Surrealists consciously rejected artistic elements in order to
keep unexpected the ensuing linear move, and understood drawing
as a counterpart to writing, as yet another method of recording
the dictation of thought. The drawing, i.e., the line could, like
poetry, register individual exploration into the “inner model”
as well as the deep layers of the subconscious. The only differences
were in the actual handwriting, reflecting variations of temperament
or of psychological personality traits, and, in that sense, comparisons
can be made between the lyrical and softly shaded works of Noe
and the robust hatchings of Djordje Kostic and Oskar Davico. Between
these two poles are the drawings, or more precisely the linear
experiments, of Rade Stojanovic, Du[an Matic, Vane Bor and Marko
Ristic. In the visual structure of their drawings, Surrealists
sought to avoid all forms of conscious involvement, resolute to
forget any previous knowledge of representational clichés while
probing unconscious impulses, i.e., the deeper layers of their
own persons and their repressed desires. All these works on paper,
sometimes of technically reduced qualities, apart from being on
quite ordinary types of paper, are most often done in India ink,
oil wash, pencil, and, only seldom, paint. On top of that, the
Surrealists also confined themselves to a small format, as a rule
not exceeding the size of standard writing paper. Such a small
format fully suited this type of drawings, as they contained intimate
confessions, without the ambition of being exhibited publicly.
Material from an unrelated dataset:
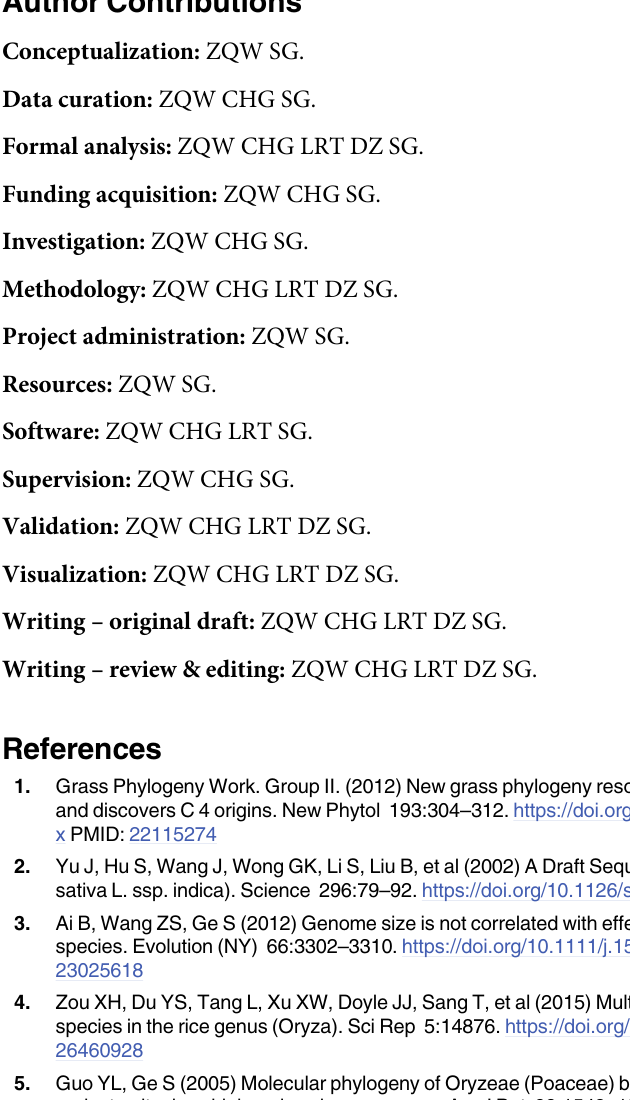
S1 Table. Gene content encoded in the C . mutica chloroplast genome. S2 Table. Polymorphic information from comparisons between two Chikusichloa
A collection of Surrealist drawings can, therefore, be likened
to a diary or a collection of souvenirs rather than to a painter’s
portfolio of drawings and sketches. Also, these are works that
elicited no connoisseur interest in the circles of “professional”
artists and critics at the time of their creation. The Surrealists
themselves were, for their part, prepared to endure unpleasant
critiques and public derision, as long as they consistently published
their pictures, drawings and le cadavre exquis in Surrealist editions.
The largest number of them is certainly to be found in the almanac
The Impossible and in the magazine Surrealism Here and Now, especially
in the first issue, which carries only Noe’s works, for example.
The pictures and drawings of the Surrealists cannot, therefore,
be evaluated on the basis of traditional aesthetic criteria, which
was among the reasons for their belated inclusion in art streams.
They were exhibited for the first time, together with other works
of Serbian Surrealists, only in 1969, and only thanks to the systematic
efforts of the Museum of Contemporary Art in Belgrade and its
director at the time, Miodrag Protic.